Stored data:
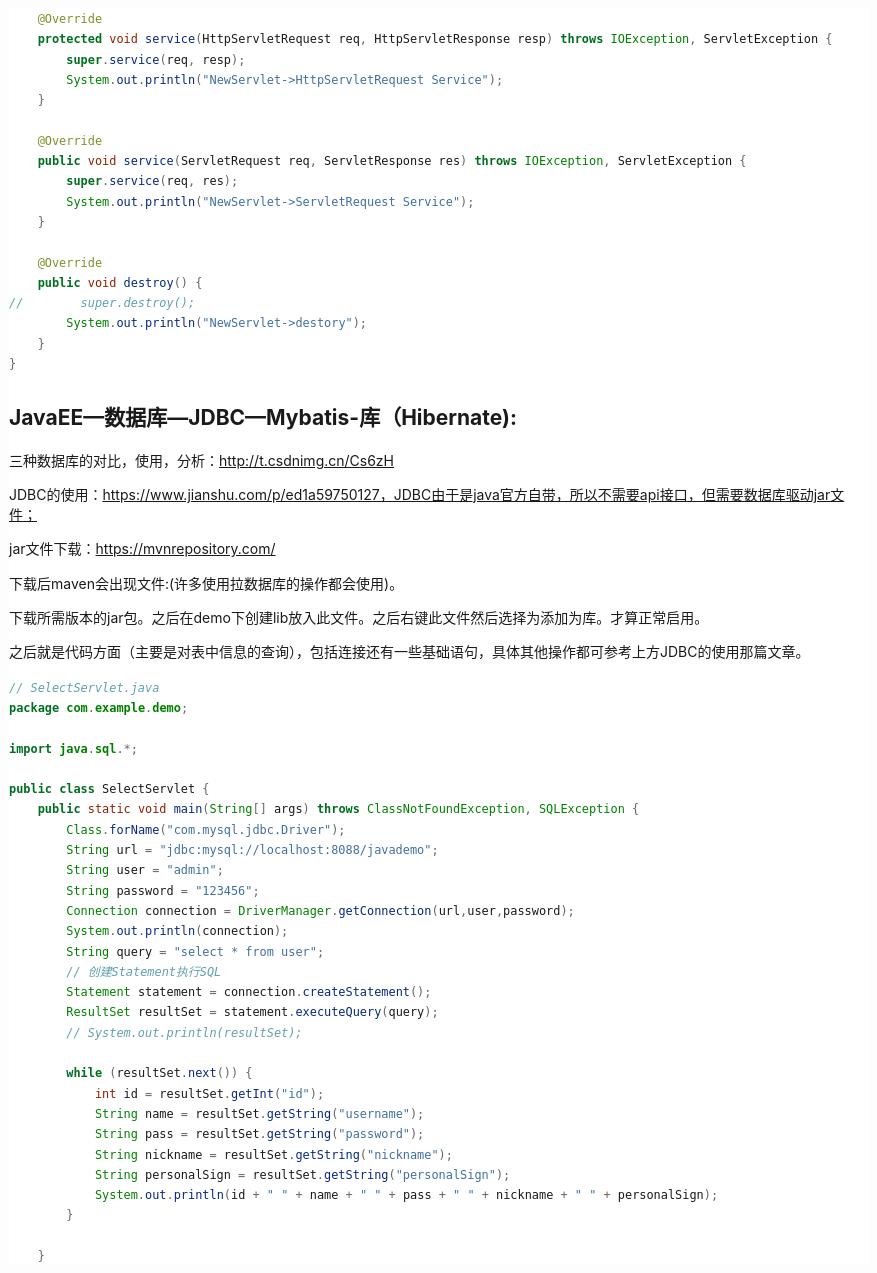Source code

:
 ```java
    @Override
    protected void service(HttpServletRequest req, HttpServletResponse resp) throws IOException, ServletException {
        super.service(req, resp);
        System.out.println("NewServlet->HttpServletRequest Service");
    }

    @Override
    public void service(ServletRequest req, ServletResponse res) throws IOException, ServletException {
        super.service(req, res);
        System.out.println("NewServlet->ServletRequest Service");
    }

    @Override
    public void destroy() {
//        super.destroy();
        System.out.println("NewServlet->destory");
    }
}
```

## JavaEE—数据库—JDBC—Mybatis-库（Hibernate):

三种数据库的对比，使用，分析：http://t.csdnimg.cn/Cs6zH

JDBC的使用：https://www.jianshu.com/p/ed1a59750127，JDBC由于是java官方自带，所以不需要api接口，但需要数据库驱动jar文件；

jar文件下载：https://mvnrepository.com/

下载后maven会出现文件:(许多使用拉数据库的操作都会使用)。

下载所需版本的jar包。之后在demo下创建lib放入此文件。之后右键此文件然后选择为添加为库。才算正常启用。

之后就是代码方面（主要是对表中信息的查询），包括连接还有一些基础语句，具体其他操作都可参考上方JDBC的使用那篇文章。

```java
// SelectServlet.java
package com.example.demo;

import java.sql.*;

public class SelectServlet {
    public static void main(String[] args) throws ClassNotFoundException, SQLException {
        Class.forName("com.mysql.jdbc.Driver");
        String url = "jdbc:mysql://localhost:8088/javademo";
        String user = "admin";
        String password = "123456";
        Connection connection = DriverManager.getConnection(url,user,password);
        System.out.println(connection);
        String query = "select * from user";
        // 创建Statement执行SQL
        Statement statement = connection.createStatement();
        ResultSet resultSet = statement.executeQuery(query);
        // System.out.println(resultSet);
        
        while (resultSet.next()) {
            int id = resultSet.getInt("id");
            String name = resultSet.getString("username");
            String pass = resultSet.getString("password");
            String nickname = resultSet.getString("nickname");
            String personalSign = resultSet.getString("personalSign");
            System.out.println(id + " " + name + " " + pass + " " + nickname + " " + personalSign);
        }

    }
```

Work instruction> Your reply must consist of one number, the count of lines in the entries that hold "connection".

Solution for this task> 3